Sentarse en una terraza a pasar las horas. Los camareros hindúes son eficaces en el trato: están atentos para ofrecerte una mesa, si falta una silla se encargan de sacársela de la manga para que todo el mundo pueda sentarse, y, aunque a veces no entienden un carajo, siempre sonríen, que es algo que alegra la tarde. Vayas donde vayas, mires donde mires, sólo ves gente comiendo: comiendo en las barras de los bares, en las terrazas, en los cines, en los parques, en las plazas. A menudo la calle es una procesión de personas moviendo el bigote. Da igual la hora: cinco de la tarde, siete, ocho, diez, doce o una. En España cada cual va a su ritmo, come cuando se le antoja.
Ir al cine, pero no acertar con la película.
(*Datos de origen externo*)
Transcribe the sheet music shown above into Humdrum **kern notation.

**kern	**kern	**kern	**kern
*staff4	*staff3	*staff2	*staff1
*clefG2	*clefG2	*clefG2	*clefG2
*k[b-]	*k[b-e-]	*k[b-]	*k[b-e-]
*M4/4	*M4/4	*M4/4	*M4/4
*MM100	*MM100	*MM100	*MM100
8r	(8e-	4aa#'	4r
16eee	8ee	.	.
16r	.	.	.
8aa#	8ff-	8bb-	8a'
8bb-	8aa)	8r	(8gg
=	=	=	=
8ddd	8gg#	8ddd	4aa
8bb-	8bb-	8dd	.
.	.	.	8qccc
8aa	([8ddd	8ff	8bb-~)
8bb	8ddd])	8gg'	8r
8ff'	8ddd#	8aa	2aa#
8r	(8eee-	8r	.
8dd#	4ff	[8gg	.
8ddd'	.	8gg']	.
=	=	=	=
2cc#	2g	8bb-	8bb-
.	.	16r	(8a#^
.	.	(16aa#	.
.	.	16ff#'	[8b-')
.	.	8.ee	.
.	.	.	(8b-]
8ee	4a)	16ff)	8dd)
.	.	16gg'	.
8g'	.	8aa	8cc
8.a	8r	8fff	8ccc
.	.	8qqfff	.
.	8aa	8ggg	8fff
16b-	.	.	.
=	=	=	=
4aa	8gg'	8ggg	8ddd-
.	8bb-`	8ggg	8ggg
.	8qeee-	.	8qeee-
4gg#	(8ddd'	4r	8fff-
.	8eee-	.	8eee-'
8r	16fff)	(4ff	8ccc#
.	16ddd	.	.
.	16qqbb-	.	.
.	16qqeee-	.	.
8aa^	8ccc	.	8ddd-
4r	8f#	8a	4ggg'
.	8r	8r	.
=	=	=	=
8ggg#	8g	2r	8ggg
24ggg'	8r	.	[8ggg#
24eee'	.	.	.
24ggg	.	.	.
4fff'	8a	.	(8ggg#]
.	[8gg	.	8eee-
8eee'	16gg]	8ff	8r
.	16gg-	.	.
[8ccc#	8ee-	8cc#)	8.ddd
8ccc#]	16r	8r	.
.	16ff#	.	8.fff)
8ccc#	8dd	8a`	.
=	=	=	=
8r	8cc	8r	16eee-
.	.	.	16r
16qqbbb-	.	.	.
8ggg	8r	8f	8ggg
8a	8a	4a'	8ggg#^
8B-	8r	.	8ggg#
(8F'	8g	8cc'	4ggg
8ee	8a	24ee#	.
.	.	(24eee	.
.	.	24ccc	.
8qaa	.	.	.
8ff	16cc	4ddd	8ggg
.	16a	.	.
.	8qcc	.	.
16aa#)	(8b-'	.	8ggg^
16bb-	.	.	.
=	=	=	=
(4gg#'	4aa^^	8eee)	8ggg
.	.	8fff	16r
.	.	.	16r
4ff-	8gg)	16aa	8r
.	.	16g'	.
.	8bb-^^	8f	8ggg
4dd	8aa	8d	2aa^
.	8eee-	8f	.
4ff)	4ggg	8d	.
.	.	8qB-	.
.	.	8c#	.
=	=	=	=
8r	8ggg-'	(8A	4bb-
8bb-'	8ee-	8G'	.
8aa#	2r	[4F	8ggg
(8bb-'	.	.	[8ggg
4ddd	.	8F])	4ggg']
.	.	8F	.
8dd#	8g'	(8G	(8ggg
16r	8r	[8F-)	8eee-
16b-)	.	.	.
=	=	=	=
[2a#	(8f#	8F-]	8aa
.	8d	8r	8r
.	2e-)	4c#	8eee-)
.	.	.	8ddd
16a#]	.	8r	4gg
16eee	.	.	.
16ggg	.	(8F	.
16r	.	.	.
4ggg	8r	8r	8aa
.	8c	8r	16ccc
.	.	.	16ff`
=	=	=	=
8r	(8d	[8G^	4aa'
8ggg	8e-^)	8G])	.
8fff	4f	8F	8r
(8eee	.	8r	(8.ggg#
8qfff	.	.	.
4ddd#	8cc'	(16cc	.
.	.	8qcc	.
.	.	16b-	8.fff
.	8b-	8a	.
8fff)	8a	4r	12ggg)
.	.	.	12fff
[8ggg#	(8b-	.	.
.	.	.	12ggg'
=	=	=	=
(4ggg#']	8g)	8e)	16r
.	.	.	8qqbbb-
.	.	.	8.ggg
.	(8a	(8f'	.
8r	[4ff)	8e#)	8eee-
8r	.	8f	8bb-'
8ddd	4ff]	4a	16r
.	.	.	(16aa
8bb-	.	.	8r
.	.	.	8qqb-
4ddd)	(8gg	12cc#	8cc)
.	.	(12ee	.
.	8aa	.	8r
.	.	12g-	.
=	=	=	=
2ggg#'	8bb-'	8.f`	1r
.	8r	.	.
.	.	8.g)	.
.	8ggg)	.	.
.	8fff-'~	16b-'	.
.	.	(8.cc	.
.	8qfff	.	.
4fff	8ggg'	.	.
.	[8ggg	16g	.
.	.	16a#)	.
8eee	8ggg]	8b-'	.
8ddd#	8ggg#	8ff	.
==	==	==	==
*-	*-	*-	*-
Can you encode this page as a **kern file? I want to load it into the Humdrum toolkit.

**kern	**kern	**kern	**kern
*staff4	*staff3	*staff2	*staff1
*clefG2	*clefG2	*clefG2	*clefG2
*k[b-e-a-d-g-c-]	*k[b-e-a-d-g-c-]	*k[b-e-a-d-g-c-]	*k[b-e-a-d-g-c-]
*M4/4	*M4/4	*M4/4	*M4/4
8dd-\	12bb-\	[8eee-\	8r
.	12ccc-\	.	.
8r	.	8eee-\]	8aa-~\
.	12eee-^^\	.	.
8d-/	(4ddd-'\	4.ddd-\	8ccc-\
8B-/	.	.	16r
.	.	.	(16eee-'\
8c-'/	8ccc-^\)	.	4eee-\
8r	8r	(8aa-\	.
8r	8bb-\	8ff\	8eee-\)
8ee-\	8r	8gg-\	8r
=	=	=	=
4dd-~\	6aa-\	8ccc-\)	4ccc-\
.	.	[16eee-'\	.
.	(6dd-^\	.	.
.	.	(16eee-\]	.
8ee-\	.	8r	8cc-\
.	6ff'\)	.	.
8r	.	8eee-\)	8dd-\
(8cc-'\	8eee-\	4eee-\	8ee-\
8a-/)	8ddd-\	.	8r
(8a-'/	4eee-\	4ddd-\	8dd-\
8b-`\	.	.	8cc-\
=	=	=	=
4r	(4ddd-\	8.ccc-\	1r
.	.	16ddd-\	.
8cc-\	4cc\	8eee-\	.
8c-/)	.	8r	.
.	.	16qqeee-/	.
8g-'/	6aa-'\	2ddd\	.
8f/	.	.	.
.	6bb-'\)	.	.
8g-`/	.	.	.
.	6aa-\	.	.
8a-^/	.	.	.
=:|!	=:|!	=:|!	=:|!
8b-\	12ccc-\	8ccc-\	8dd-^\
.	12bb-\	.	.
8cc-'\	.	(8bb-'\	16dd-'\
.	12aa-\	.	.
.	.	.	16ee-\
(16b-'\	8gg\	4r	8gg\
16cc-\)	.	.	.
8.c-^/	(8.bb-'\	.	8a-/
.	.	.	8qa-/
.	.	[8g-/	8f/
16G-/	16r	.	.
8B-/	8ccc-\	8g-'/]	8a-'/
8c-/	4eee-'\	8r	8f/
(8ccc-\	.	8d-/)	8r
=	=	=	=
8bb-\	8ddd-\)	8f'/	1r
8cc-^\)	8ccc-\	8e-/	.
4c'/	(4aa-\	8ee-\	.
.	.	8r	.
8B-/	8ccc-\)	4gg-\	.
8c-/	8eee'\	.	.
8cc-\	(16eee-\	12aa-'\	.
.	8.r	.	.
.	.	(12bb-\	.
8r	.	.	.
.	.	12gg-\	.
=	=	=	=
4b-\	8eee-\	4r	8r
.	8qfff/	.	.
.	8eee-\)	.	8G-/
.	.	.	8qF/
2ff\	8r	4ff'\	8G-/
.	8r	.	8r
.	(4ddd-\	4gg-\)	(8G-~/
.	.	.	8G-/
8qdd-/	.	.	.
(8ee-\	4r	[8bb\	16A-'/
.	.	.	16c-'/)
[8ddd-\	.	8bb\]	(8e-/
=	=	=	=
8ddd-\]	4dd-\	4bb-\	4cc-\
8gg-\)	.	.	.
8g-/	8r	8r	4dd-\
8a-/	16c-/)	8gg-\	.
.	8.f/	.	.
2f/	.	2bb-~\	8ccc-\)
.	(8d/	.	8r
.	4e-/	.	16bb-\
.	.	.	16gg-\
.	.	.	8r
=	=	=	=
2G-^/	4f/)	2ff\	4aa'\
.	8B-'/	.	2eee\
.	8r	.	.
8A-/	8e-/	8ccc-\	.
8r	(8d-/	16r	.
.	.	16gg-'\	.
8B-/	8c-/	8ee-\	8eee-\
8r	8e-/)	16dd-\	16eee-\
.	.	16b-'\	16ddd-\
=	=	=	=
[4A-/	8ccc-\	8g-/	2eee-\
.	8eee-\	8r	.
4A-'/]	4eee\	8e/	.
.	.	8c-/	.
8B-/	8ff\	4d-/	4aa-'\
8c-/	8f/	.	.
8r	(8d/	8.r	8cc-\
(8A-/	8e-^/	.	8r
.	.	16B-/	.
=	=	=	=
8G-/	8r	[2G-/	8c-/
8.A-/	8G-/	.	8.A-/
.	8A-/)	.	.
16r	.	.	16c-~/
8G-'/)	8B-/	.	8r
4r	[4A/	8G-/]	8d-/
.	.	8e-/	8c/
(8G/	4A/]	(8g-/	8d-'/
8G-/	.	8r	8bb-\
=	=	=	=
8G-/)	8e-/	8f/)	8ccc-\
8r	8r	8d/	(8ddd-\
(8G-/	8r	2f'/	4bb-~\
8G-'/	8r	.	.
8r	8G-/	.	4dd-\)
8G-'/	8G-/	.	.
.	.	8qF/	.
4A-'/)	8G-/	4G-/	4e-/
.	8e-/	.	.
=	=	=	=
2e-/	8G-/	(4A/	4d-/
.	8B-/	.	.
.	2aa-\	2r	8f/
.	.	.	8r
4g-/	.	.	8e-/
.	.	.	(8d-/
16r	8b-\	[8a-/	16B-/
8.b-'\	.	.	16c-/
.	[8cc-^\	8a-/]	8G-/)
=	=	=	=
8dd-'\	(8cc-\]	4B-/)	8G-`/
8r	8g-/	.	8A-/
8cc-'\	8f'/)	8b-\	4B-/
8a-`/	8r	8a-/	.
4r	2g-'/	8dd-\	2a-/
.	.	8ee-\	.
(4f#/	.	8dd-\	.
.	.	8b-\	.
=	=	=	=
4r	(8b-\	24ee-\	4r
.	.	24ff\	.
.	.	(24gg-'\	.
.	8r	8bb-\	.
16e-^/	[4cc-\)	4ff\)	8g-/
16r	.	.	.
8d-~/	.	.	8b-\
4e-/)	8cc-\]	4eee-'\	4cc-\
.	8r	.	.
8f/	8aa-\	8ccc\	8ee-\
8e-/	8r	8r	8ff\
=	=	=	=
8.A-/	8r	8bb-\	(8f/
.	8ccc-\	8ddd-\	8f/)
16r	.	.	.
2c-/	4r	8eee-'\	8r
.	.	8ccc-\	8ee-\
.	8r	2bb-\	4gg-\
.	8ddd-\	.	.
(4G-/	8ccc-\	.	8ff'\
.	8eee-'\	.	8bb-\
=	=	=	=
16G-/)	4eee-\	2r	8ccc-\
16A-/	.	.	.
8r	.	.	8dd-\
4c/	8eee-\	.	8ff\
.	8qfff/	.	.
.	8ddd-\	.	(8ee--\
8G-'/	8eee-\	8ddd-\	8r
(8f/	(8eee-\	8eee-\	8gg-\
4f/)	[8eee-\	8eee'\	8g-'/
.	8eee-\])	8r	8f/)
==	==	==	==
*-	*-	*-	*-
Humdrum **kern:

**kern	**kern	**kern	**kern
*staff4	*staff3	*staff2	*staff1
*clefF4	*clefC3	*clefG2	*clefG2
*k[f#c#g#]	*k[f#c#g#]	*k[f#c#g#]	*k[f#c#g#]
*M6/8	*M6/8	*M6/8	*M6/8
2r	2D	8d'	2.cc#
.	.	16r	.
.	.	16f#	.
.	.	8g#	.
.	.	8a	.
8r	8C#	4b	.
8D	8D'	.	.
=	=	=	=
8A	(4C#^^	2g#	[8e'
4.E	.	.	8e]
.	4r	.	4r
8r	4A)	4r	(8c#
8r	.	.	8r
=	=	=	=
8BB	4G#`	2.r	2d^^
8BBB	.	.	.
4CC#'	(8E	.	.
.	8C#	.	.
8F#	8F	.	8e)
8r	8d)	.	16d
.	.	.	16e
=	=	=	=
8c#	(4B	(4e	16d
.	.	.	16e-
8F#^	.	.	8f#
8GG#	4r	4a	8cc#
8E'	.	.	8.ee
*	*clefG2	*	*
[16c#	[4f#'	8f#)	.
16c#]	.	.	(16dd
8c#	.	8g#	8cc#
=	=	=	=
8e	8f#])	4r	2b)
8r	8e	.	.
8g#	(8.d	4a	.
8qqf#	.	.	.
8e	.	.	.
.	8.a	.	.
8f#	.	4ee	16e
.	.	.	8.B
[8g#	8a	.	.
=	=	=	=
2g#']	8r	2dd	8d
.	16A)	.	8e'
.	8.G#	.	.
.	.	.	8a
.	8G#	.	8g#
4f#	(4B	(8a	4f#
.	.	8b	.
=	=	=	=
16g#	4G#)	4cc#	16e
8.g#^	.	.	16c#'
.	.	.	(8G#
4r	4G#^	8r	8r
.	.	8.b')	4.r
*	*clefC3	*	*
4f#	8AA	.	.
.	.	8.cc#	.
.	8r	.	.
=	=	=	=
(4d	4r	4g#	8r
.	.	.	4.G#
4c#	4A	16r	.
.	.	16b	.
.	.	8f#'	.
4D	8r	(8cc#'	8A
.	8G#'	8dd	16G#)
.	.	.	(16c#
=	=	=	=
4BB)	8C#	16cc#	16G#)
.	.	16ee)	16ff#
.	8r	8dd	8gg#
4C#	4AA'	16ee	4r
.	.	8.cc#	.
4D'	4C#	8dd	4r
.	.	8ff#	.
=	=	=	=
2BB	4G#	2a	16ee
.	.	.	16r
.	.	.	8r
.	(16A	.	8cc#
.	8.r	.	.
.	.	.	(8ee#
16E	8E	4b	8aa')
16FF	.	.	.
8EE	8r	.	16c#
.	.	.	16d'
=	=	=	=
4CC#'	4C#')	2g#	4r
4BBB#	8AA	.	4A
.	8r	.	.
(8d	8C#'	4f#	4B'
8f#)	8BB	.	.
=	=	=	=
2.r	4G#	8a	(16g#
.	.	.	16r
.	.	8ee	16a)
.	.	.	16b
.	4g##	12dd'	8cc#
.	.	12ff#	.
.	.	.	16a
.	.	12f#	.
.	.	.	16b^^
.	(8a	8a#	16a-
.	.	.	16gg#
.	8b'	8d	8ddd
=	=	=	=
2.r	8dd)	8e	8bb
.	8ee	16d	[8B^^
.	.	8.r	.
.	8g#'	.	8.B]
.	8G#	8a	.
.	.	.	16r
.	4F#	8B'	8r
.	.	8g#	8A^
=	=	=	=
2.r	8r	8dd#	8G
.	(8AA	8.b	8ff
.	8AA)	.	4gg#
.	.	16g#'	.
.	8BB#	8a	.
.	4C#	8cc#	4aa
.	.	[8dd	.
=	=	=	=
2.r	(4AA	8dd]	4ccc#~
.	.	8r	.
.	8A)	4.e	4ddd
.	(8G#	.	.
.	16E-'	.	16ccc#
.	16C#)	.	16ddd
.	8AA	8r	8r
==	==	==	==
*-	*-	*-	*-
Ir a ver la última de Harry Potter y aburrirse como una soberana ostra: y sé que por esto aumentará el número de mis enemigos, pero antes dejen que me explique. Me gusta ir a ver las de Harry Potter por dos razones poderosas: de algún modo me hacen revivir la infancia, aunque mis héroes combatían en un escenario de cartón piedra; y salen los mejores actores británicos, porque por aquí han desfilado Ralph Fiennes, Richard Harris, Michael Gambon, Emma Thompson, Brendan Gleeson, Gary Oldman, Julie Christie, Kenneth Branagh, Jason Isaacs, Alan Rickman, Helena Bonham Carter, David Thewlis, Maggie Smith, Miranda Richardson, Fiona Shaw y John Hurt. Casi nada, oiga. El problema de Potter, y espero que mis primas pequeñas me perdonen, es similar al de la saga de James Bond: si el director es bueno, sales encantado del cine aunque el filme se te olvide diez minutos después; si el director es malo, te hace una patata que no salva el reparto ni los efectos especiales. Pensemos en la saga del mago. Las dos primeras las dirigió Chris Columbus, quizá el tío más pasteloso de la historia, especialista en merengue familiar, pero que estuvo a la altura: las dos son entretenidas. La tercera y la cuarta son de Alfonso Cuarón y Mike Newell, respectivamente: dos grandes directores que han logrado las mejores secuelas de la saga. La de Newell es fantástica. Pero en la última han dejado el timón en manos de David Yates, que viene de la tele y aporta dos horas y media de bostezos, poca acción y apenas aventura. Y, si se fijan bien, en esta entrega los niños ya se afeitan: en el cuello les despuntan los cañones de la barba.